FIVE MUTUAL FUND STRATEGIES TO KEEP IN MIND AS MARKETS HIT NEW HIGHS
Investors all over are worried to death as the BSE Sensex touch the all-time high of 61,000 mark. This sudden surge in the markets often makes an investor super cautious of their next investment decision. However, one must realise that excessive caution might not good them any harm and might even harm their investment portfolio. Either they commit the mistake of selling of their mutual fund investments and waiting for the markets to correct or they do not invest altogether. Though such investment decisions might be apt for someone who is in immediate need of funds or needs to meet certain expenses in the near future, it may not be an ideal decision for other investors. Such investment decisions could significantly harm an investor’s wealth creation journey. So, what should an investor do when the markets are sitting at their all-time highs? In such situations, one must adopt a strategic approach that helps them make the best out of the situation and also helps them stick to their investment basics. In this article, we will discuss five such investment strategies that you can adopt when the markets soar high.
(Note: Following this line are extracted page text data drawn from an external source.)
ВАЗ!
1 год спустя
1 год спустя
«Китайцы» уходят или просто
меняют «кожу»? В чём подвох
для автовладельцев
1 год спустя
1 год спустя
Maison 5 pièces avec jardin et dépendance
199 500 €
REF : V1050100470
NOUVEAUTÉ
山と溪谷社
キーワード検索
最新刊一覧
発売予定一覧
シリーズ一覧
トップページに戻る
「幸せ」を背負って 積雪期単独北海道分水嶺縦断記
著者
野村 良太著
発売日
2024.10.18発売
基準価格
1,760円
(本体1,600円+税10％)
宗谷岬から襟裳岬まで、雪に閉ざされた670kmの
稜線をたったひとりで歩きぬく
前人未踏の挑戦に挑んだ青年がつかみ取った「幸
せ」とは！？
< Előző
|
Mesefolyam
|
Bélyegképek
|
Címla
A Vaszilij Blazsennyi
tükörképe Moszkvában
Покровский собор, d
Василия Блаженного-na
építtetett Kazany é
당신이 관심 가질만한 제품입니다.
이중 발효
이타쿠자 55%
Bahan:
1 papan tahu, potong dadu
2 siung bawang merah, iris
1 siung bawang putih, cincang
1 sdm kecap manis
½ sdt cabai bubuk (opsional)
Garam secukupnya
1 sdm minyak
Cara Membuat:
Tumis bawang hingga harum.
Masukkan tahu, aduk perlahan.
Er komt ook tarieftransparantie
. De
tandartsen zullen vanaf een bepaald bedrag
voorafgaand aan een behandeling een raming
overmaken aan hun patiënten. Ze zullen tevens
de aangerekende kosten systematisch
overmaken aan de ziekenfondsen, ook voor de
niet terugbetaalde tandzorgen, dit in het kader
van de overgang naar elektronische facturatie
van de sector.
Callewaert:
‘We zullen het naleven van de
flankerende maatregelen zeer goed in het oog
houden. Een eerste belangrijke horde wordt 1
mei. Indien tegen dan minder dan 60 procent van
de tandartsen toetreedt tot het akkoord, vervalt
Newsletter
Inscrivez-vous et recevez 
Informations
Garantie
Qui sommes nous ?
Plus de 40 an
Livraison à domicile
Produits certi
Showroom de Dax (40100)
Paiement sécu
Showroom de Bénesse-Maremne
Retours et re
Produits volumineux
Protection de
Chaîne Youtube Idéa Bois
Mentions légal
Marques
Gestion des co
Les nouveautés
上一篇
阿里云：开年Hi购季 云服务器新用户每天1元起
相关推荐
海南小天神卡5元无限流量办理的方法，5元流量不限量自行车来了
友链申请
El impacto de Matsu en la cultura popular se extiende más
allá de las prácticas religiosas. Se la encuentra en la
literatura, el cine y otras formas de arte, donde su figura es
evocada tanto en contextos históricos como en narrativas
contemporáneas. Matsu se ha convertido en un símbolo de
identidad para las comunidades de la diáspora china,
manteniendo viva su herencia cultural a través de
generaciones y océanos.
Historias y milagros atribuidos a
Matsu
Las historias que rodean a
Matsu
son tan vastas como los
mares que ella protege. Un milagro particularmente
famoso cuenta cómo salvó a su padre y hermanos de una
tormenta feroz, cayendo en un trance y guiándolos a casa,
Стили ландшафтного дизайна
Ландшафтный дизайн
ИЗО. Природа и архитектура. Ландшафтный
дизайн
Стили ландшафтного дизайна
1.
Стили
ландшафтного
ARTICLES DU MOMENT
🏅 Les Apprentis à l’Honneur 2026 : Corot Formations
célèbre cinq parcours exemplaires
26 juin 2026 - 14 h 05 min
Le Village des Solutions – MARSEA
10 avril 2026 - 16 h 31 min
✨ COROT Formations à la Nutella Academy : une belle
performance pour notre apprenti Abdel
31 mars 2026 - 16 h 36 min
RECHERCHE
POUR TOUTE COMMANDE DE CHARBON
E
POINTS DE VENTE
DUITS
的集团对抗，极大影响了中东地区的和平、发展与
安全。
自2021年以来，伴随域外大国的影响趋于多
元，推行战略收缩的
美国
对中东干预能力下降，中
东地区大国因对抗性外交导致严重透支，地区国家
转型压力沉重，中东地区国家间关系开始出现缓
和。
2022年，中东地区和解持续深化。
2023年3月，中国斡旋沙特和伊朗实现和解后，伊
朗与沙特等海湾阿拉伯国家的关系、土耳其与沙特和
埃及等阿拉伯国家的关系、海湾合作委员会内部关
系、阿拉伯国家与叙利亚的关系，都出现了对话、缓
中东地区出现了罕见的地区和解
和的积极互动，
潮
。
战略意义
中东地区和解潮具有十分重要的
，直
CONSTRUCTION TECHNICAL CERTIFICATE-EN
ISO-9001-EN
Mutual fund strategies to consider as the markets touch their new record
Here are a few strategies that might come handy when the markets are soaring high:
- Avoid making a lumpsum investment in equities and equity-related securities
When markets are at their all-time highs, investors are often advised by their advisors to stay put with lumpsum investments in equities. Instead, they might consider adopting the SIP approach or commonly known as systematic investment plan. This is because SIP investments have the potential to stagger your investments and provide you with the benefit of rupee cost averaging. - Diversify your investments
In order for your investments to succeed and help you meet your investment goals, it is important a adopt a rigorous asset allocation strategy. You must not invest all your money in single asset class or investment. Instead, you must look for ways to appropriately diversify your investments across location, asset classes, and types of investments. This will help you eliminate the risk of concentrating all your funds in one place and would also help to spread your risk at the same time. - STP mode of investment
STP, short for systematic transfer plan is a way to systematically move your investments from one asset class to another or from one type of investment to another of the same fund house. This mode of an investment could be an ideal investment mode in bull market phases. Investors widely use this mode of investment to systematically move their funds from debt funds to equity investments in a staggered manner. STP investments can be a deal changer for an investor as it not only helps investors to systematically invest in equities, but also helps them earn reasonable and decent returns from their debt investments.
Hoping that the above-mentioned strategies turn out to be useful for your investment portfolio. Always ensure that you regularly track and monitor your mutual fund investments. Happy investing!